__About this exercise__: What you output must match the entries exactly, apart from the pictures, which are left out.

__Materials provided__:
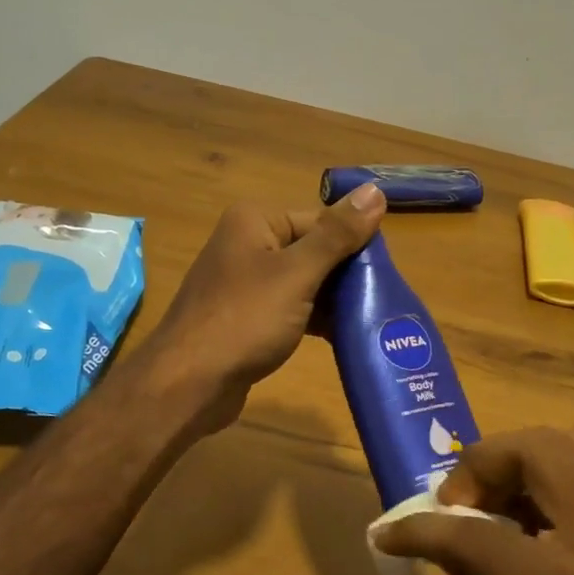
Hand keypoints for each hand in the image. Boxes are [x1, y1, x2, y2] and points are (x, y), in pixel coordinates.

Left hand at [145, 184, 384, 430]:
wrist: (188, 384)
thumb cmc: (244, 320)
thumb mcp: (297, 274)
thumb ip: (337, 235)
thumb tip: (375, 190)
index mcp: (255, 220)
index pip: (321, 219)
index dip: (355, 244)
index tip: (386, 274)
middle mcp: (248, 243)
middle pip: (314, 249)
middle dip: (346, 275)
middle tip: (382, 300)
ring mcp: (245, 282)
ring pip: (304, 282)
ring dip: (334, 300)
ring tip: (371, 320)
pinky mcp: (247, 317)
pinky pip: (291, 308)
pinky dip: (314, 319)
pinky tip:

__Result__:
Hand keypoints for each hand in the image. Boxes are [x1, y1, x2, y2] and points are (x, y), in pixel coordinates.

Left hand at [145, 184, 384, 430]:
wrist: (188, 384)
thumb cmc: (244, 320)
thumb mcp: (297, 274)
thumb ip: (337, 235)
thumb tip: (375, 190)
index mcp: (255, 220)
index pip: (321, 219)
index dip: (355, 244)
index tip: (386, 274)
middle mcp: (248, 243)
middle pip: (314, 249)
middle dip: (346, 275)
middle tip: (382, 300)
ring mcp: (245, 282)
ring pip: (304, 282)
ring dip: (334, 300)
ring tip: (371, 320)
pinky mcp: (247, 317)
pinky pip: (291, 308)
pinky dip: (314, 319)
pinky tip:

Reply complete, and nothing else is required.